On the other side of the spectrum is Amy Spencer; diagnosed with epilepsy at the age of 16 she believes ‘people with epilepsy are able to live fairly normal lives we just have to find little ways to deal with difficult situations. I can live a normal life and I think I’m a fairly normal person.’ Instead of letting her condition isolate her, she has surrounded herself with understanding friends and family who act as her support system.
I can live a normal life and I think I’m a fairly normal person
Amy Spencer – Postgraduate Student
Epilepsy is a neurological condition that affects over five hundred thousand people in the United Kingdom. Recent studies have come to recognise epilepsy as a lonely and isolating condition.
Recent surveys conducted by Epilepsy Action have found that six out of ten people with epilepsy have experienced feelings of loneliness. As well as this, there is a strong connection to high levels of stress and anxiety associated with the condition.
Those forthcoming about their condition are trying to strengthen awareness and research capabilities. Their aim is to increase the conversation surrounding epilepsy and encourage a wider understanding that this condition is treatable and does not have to be dealt with alone.
Epilepsy action bracelets, being sold for £2 to help raise funds.
Stacey McClean, Epilepsy Action ambassador and former S Club Junior star, was surprised by the survey results; ‘epilepsy is about so much more than having seizures. It was heart-breaking to read just how badly it impacts on people’s feelings and self-esteem. Nobody, regardless of whether they have a disability or not, should have to feel this way.’

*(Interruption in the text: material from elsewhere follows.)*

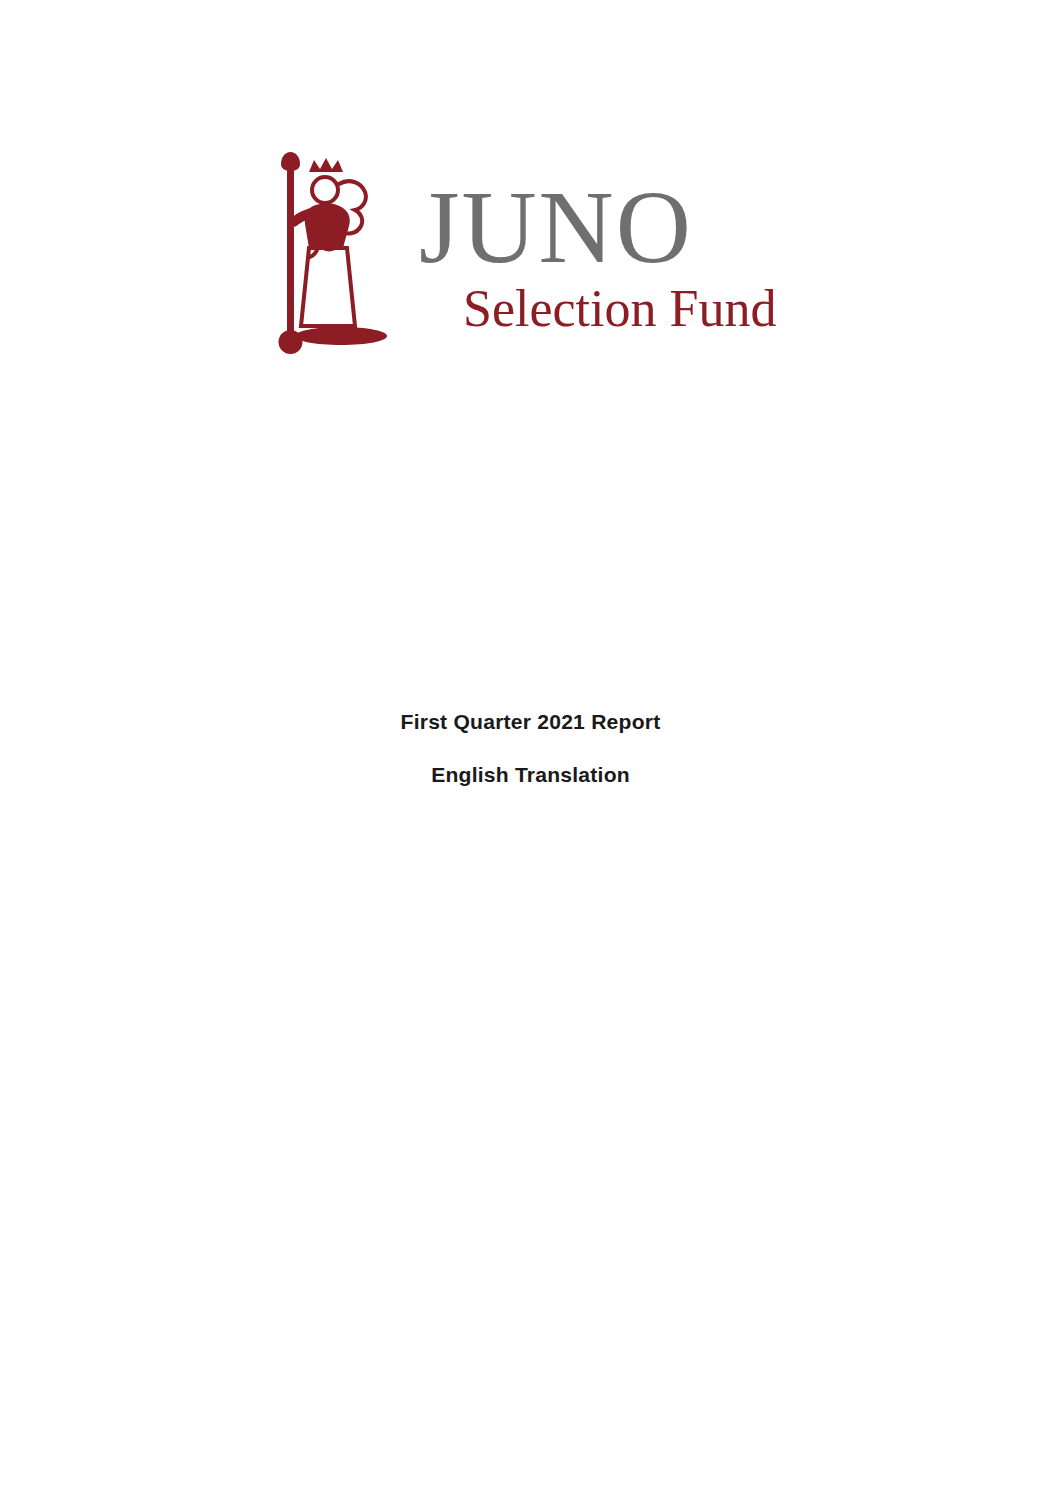JUNO Selection Fund
First Quarter 2021 Report
English Translation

‘Nobody should have to feel this way’
Stacey McClean – Epilepsy action embassador
Chantal Spittles – reading a statement from Epilepsy Action about breaking the cycle of isolation
Although many of the people surveyed did find some difficulty in coping with their condition it is not the case across the board. The NHS and charities such as Epilepsy Action offer continued support and information to those with epilepsy and their families.
Through combined efforts the isolation and struggles of loneliness amongst people with epilepsy is being tackled. If you have any thoughts on the subject get in contact through our twitter on @CBJnewsreports
East Midlands Survey Results
There are 44,000 people living with epilepsy in the East Midlands – 7,700 of these are in Nottinghamshire
59% of people with epilepsy in the East Midlands have experienced feelings of loneliness
Respondents reported experiencing high levels of stress (73%), low mood (73%) and anxiety (76%)
74% said that having epilepsy had a negative impact on their ability to take part in certain activities or events
Figures from 1,129 people with epilepsy surveyed by Epilepsy Action from November 2016 to January 2017.